To further investigate the five prognostic genes, we scored each gene in MUT LUAD and WT LUAD using five scoring algorithms. The total score (Scoring) for each cell was calculated as the sum of these scoring algorithms (Supplementary Fig. S6A). The results revealed significant differences in Scoring among several cell types between MUT LUAD and WT LUAD (Supplementary Fig. S6B). Notably, the Scoring of epithelial cells was significantly higher in MUT LUAD compared to WT LUAD. Given that LUAD derives from the bronchial mucosa, we focused on epithelial cells for subsequent analyses. HighRisk and LowRisk epithelial cells were classified and distinct intercellular communication pattern was observed between these two subtypes (Fig. 10A). Stronger signaling pattern was determined in LowRisk epithelial cells compared to HighRisk ones (Fig. 10B). Additionally, as the trajectory evolved, RHOV expression was gradually upregulated, while Keratin 6A (KRT6A) expression was gradually downregulated (Supplementary Fig. S6C, Fig. 10C).

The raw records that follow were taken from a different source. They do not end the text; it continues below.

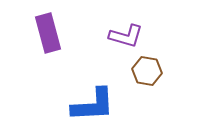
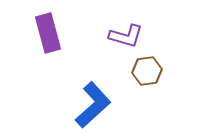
brown hexagon: rotated 16 degrees counterclockwise
blue L-shape: rotated 39 degrees counterclockwise
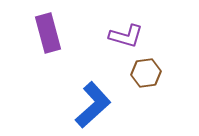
brown hexagon: moved 1 px left, 2 px down
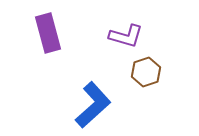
brown hexagon: moved 1 px up; rotated 12 degrees counterclockwise
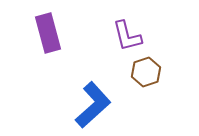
purple L-shape: moved 1 px right; rotated 60 degrees clockwise
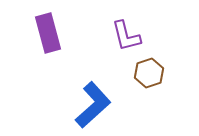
purple L-shape: moved 1 px left
brown hexagon: moved 3 px right, 1 px down
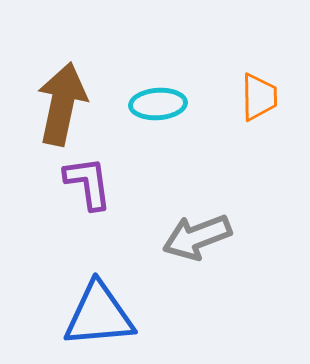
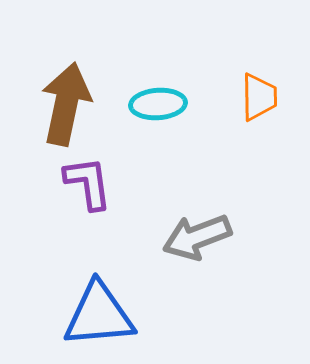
brown arrow: moved 4 px right
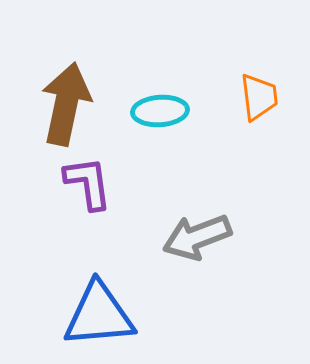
orange trapezoid: rotated 6 degrees counterclockwise
cyan ellipse: moved 2 px right, 7 px down
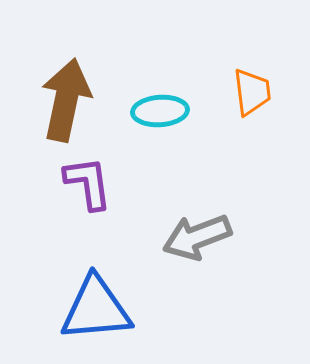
orange trapezoid: moved 7 px left, 5 px up
brown arrow: moved 4 px up
blue triangle: moved 3 px left, 6 px up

Given the progressively elevated expression of RHOV during the evolution trajectory of lung epithelial cells, subsequent functional experiments focused on RHOV. Western blot assay confirmed that both siRNA1 and siRNA2 effectively reduced RHOV protein expression (Fig. 11A). CCK8 assay demonstrated that silencing RHOV impaired the proliferative capabilities of A549 and H1299 cells (Fig. 11B). Consistent results from transwell and wound healing assays indicated decreased capabilities of migration and invasion in A549 and H1299 cells upon downregulation of RHOV (Fig. 11C–F). These findings provided compelling evidence for RHOV as a pivotal gene during LUAD progression.